We hit the aid station, a quick stop, we keep it moving and I’m feeling good. At mile 9 I am informed we must handle “business”. Kristin is looking for a tree- this can’t be good, she never looks for a tree. Five minutes later I have witnessed how a group of mix-sex trail runners will stop mid race for female issues to be handled on open trail (there’s apparently a lack of trees mile 9) and I’m in awe.
We’re chasing turn around point at mile 16. It’s a trek for sure but I’m feeling good as we work through slippery mud and hail. Unicorn is calling out mile markers. It’s killing me. We grab our beads, take a photo and I start to text. Kristin is throwing me tone “What are you doing!? Peter doesn’t want this! We don’t have time we have to do negative splits.” Damn Peter. He wants us to bring it.
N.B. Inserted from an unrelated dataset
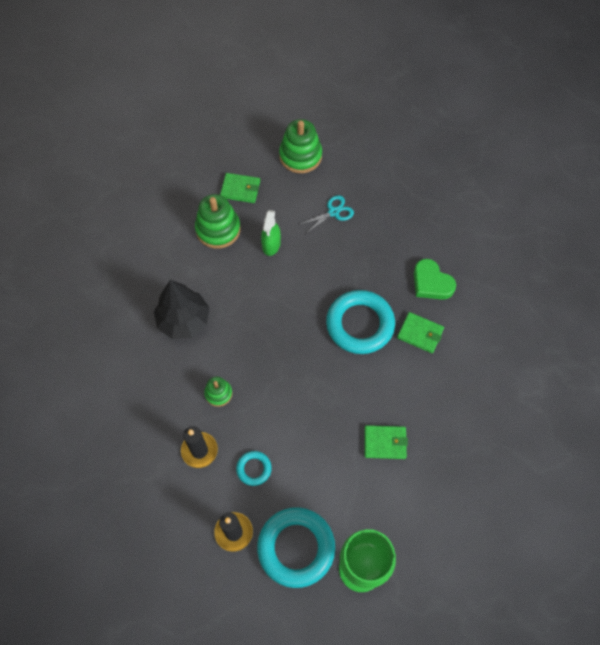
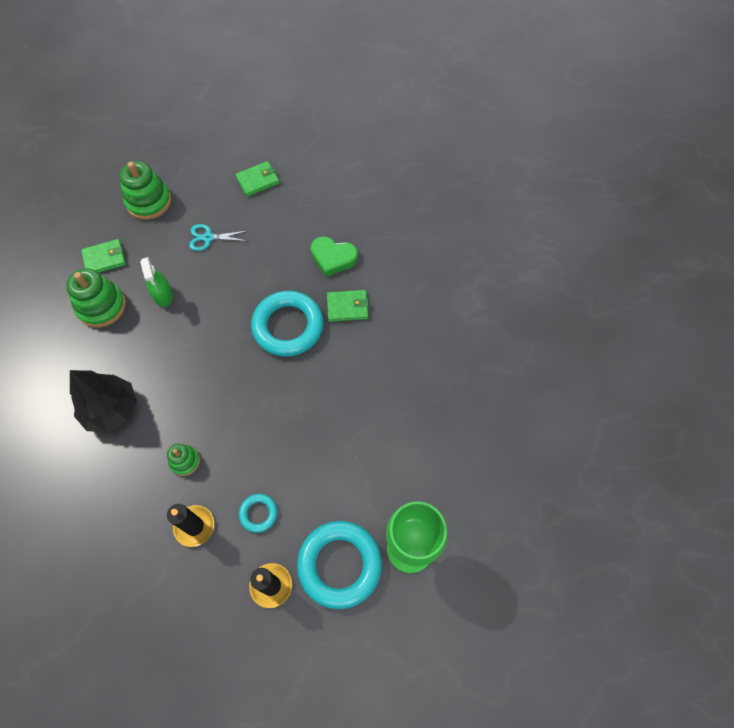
camera: 30 degrees left, 0 degrees up
(333, 212) = (208, 238): turquoise scissors -> turquoise scissors turned 120 degrees counterclockwise
(385, 443) = (369, 421): green wallet -> green wallet (258, 180)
Earphones in and were moving. It’s hailing and it’s beautiful, but something is off. I’m assessing. Things are cramping, the wall is coming. I’m having a moment. Kristin demands that food starts going in asap. I can tell she’s not kidding. One bite of fruit bar and I’m whole again. I realize I’m bonking. The rest of the bar goes down and we’re back at aid where I’m being asked if I want a shot. I’m eyeing white capsules stating “you have xanax here!” Too much enthusiasm apparently and it becomes a bit of comedy hour as I’m shoving food in. I leave that aid station a new person.
We’re headed down the switchbacks at mile 17 and then it happens. We’re climbing. I’m in pain, head down and repeating “handle the task at hand.” I don’t look up, we climb. Pain cave 101 and the suffer bus just dropped off. I obviously had a first class ticket. At the top of that section I stop. I breathe, assess pain and realize we’re finishing this.
Cold creeks that I now look forward too, long flats, and the hunt is on. We tick off miles. I’m not looking at the watch but I feel it buzz at the markers. Aware we’re close because that 2.6 mile climb to the finish just slapped me in the face. I look ahead and I whimper. No tears will come out, everything is too tired to cry. Kristin is begging me not to look ahead, head down. I go silent. I’m repeating a Bible verse in my head, and it all hurts. Trying to embrace it but “the suck” is alive and well. It’s brutal but there are zero options. We’re finishing.
I swore I had a mile to go. Strava is off and Kristin is steps ahead at the curve screaming and pointing at the finish line. Things are going in slow motion.
I finished my race. I’m still taking in the fact of how good I felt through a huge part of it. We identified problems fast, solved them and kept moving. I felt like family with this group that encouraged me the whole way.
There are so many people to thank. Two of them are Kristin for sticking with me for a year and helping me complete this goal. Peter Fain for making sure I was ready. When I doubted myself he sent me back out. (30 minute rule turned to 3 hour rule). The transformation happened.
In the end, I’m a new person. I’ve been reminded of the gifts we carry.
1. Dream big
2. Use/ find your resources
3. Dont be afraid to suffer, when we work through darkness there is light
4. There is always a way. How bad do I want the goal?